You opt a tool in declaratively with pin_result=True:
from timbal.core.tool import Tool
tool = Tool(
name="load_policy",
handler=load_policy,
pin_result=True, # results survive compaction for the life of the conversation
)
The built-in read_skill tool sets this automatically, so skill guidance never gets compacted
away. Pinning is durable across pause/resume — the flag is persisted with the trace.
Composing Strategies
Pass a list of compactors to apply them in order.

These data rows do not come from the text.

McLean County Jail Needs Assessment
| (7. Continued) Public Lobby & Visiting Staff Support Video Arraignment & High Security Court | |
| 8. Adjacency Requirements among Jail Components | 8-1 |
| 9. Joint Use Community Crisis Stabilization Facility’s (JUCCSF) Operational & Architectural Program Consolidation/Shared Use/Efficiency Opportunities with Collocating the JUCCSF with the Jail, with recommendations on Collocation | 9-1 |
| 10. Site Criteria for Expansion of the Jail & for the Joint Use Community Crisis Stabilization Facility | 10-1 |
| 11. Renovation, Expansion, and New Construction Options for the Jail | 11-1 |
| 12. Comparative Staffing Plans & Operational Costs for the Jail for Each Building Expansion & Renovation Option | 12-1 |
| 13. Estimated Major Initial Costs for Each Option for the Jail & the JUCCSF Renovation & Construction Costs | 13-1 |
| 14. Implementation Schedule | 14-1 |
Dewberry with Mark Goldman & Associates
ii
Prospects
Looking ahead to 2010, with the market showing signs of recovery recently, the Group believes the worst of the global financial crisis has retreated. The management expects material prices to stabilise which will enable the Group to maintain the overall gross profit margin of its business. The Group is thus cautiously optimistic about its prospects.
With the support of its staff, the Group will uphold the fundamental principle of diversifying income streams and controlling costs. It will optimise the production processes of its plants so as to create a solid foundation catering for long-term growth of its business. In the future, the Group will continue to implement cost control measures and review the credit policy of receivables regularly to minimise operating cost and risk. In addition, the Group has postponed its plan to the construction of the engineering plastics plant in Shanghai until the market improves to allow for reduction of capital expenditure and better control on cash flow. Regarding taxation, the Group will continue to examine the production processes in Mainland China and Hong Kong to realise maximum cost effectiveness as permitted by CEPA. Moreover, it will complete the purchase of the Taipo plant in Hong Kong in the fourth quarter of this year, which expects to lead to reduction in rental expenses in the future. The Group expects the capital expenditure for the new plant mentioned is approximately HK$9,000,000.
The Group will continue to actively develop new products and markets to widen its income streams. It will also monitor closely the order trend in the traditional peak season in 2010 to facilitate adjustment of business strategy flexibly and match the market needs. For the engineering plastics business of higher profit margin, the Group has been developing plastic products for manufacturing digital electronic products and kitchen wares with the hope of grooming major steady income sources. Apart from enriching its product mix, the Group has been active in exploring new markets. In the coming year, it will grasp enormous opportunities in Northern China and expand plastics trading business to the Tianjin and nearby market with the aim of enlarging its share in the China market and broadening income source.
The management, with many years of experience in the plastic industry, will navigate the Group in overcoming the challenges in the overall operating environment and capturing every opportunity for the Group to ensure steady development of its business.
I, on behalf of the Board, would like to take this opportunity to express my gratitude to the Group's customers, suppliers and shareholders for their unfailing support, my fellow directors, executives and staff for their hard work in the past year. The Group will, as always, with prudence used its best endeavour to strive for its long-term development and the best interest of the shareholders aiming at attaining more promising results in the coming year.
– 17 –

Each compactor receives the output of the previous one.
from timbal.core.memory_compaction import compact_tool_results, keep_last_n_turns
agent = Agent(
name="my_agent",
model="openai/gpt-4o-mini",
memory_compaction=[
compact_tool_results(keep_last_n=2), # first: shrink tool results
keep_last_n_turns(10), # then: trim to last 10 turns
],
)
Observability
When compaction fires, the agent span records a compaction key in its metadata:
{
"triggered": true,
"utilization": 0.91,
"steps": [
{ "compactor": "compact_tool_results", "before": 42, "after": 28 },
{ "compactor": "keep_last_n_turns", "before": 28, "after": 12 }
],
"passes": 1
}
utilization — the context window fraction that triggered the most recent pass (null when memory_compaction_ratio=0.0).
steps — one entry per compactor with message counts before and after (for the most recent pass).
passes — how many times compaction fired on this span (turn start plus each mid-loop pass).
This data is visible in the Timbal platform trace viewer alongside the other span metadata.